A short and to-the-point article entitled "Greater Fools" in the July 5 New Yorker should be read by anyone in education, who has children in school, or who participates in the money economy. Yes, everyone.
I remember feeling a little queasy, that feeling that a scam and a pervasive threat is in the works, when Dubya was mouthing his handlers' "ownership society" theme. More home ownership would "give people more control over their financial lives." For a second you'd say, yes, few things develop responsibility, stability and spending on manufactured goods more than owning a home with a mortgage. But all little girls want to be princesses, and in the natural distribution there are only a certain number of openings for minor royalty. The maximum figure for home ownership in societies like the U.S., Canada, and the United Kingdom is no more than the mid-60% range. Aim higher than that, and you're mining people who won't be able to handle it, mentally or financially, and after deregulation (dereg = giving the fox unsupervised access to the henhouse) a pack of predators will be let loose to fleece the sheep and leave them to die of exposure. After the overinflated housing bubble inevitably burst, the conservative noise machine instantly blamed the Community Reinvestment Act, which was developed to help up those who were employed and stable but who lacked the lengthy and sterling credit history which allowed the more fortunate to sail into mortgages with favorable terms. In fact, the working class and nonwhite citizens who benefitted from the act have a few percentage points better record avoiding foreclosure than the white, middle-class mortgagees who didn't need it. You can figure out what the screaming critics' real beef was: helping anyone not exactly like you to become productive and rise from a lower stratum is un-American. The Marshall Plan and the GI Bill and Social Security were ripped up one side and down the other by conservative critics equally, but that was before think tank columnists and Fake News.

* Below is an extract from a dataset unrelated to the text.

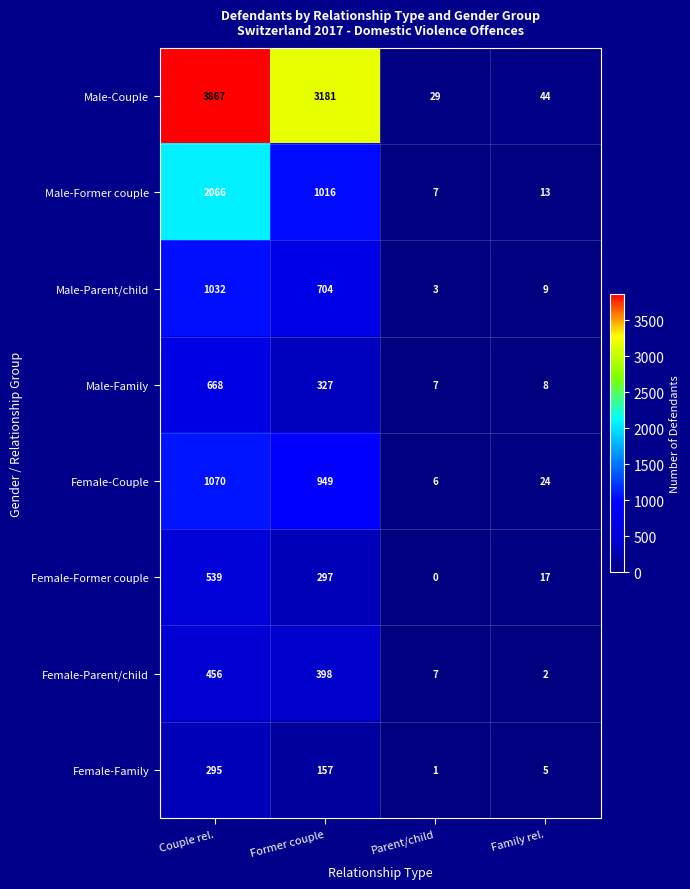

Between Couple rel. and Former couple, which series saw the biggest shift?

Male-Former couple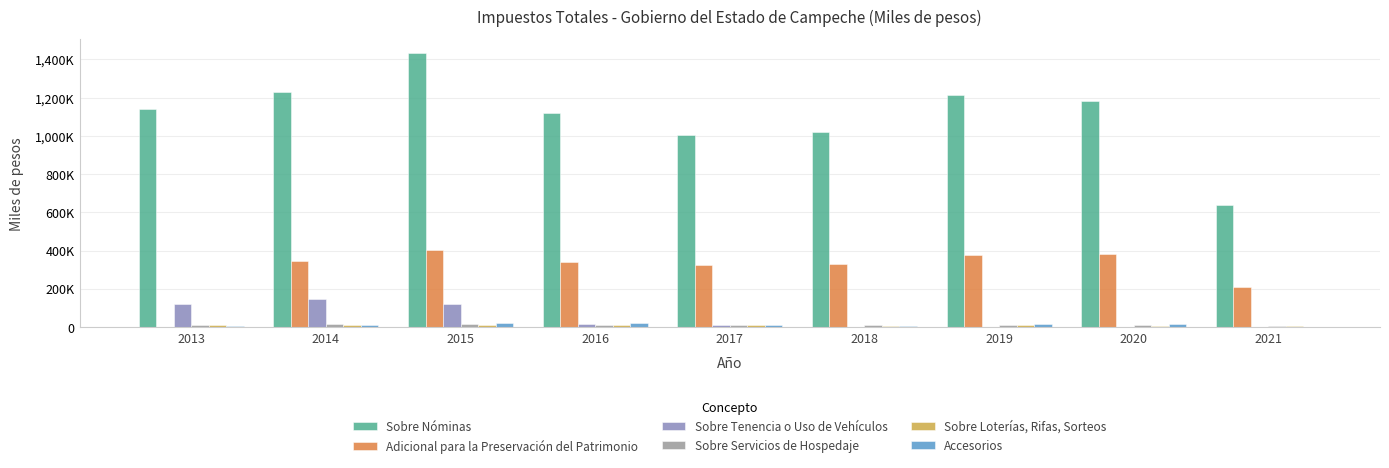

What is the value of the Sobre Servicios de Hospedaje bar at the 8th from the left?

10771.5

Study after study has shown that people think they are more financially savvy than they are, by a long shot. Many, for example, who thought they had fixed-rate mortgages actually had adjustable-rate ones. How could they miss that? "And the less people know, the more overconfident in their knowledge and abilities they tend to be." This has been identified as the Dunning-Kruger effect, that people who don't know much tend not to recognize their ignorance. How many people believe they are superior drivers (most, according to studies)? How many actually are (few, based on my own lifelong experience)? They then tend to come to erroneous conclusions, make poor decisions, and their ignorance "denies them the ability to realize their mistakes." The exploding financial industry is, however, keenly adept, knows the legal loopholes and can write legalese obfuscation in documents that, once signed, will wring their trusting and ill-informed victims dry. One of the most appallingly evil schemes they came up with was to target minority homeowners in older neighborhoods who had solid equity or complete ownership, selling them on refinancing which in short order sent them into deep debt and foreclosure. Nice.
Zach and I had a discussion a few weeks ago that had us agreeing that financial education must have a place in every level of schooling. Unlike calculus, what else other than English do you need grounding in to deal with life every day? In states where this is the case, it has a surprisingly great impact on savings rates. I remember taking an economics class at VCU, and mid way through, decided not to pursue it any further despite my intense interest; there was no real-world information, no relation to the individual, only the main contemporary terminology and theories, sketchily described. So it can be done badly, but that would do no harm while not doing it at all causes great harm. Would the financial industry lobby against money management education? Actually, they do, spinning a claim that it would make people overconfident (when the reverse is true). They would tell the businessmen on the local school board that it was socialism, un-American or some other scare-tactic B.S.
Without knowing the term "Dunning - Kruger Effect," I observed the same aspect of human nature again and again while working in the "redneck world" (my politically incorrect but accurate term). Most were willfully ignorant and based action and opinion solely on feeling and half-baked received opinion and yet were paradoxically (to me) brimming with confidence and overestimated their competence to a dangerous extreme. One person who had enough years in to know better was once trying to drill through an iron roof hatch with a large diameter masonry bit and got livid when I politely suggested using progressively larger diameters of steel twist bits (just try drilling a 5/8" hole through iron otherwise). Another dismissed my warning that there was nothing below us except inadequate 2x4 joists and drywall just before he fell through that ceiling, shearing loaded shelves off the walls on his way down.
You can only work around, not change, human nature; the vast majority will continue on as they always have. The bewildering complexity of life today will continue to be used against us very effectively by fast and clever predators (lulling us into complacency through their shills, pundits and propaganda); even if we did have education focused on realities it would be almost impossible to keep up. One of the lessons of history you will never hear in a school is that the oligarchy/aristocracy/established church top strata of society figured out long ago that the real money is to be made from fleecing the poor and powerless (your peers will assassinate you if you try it with them). Knowledge and perception is all you've got to defend yourself. Be careful out there.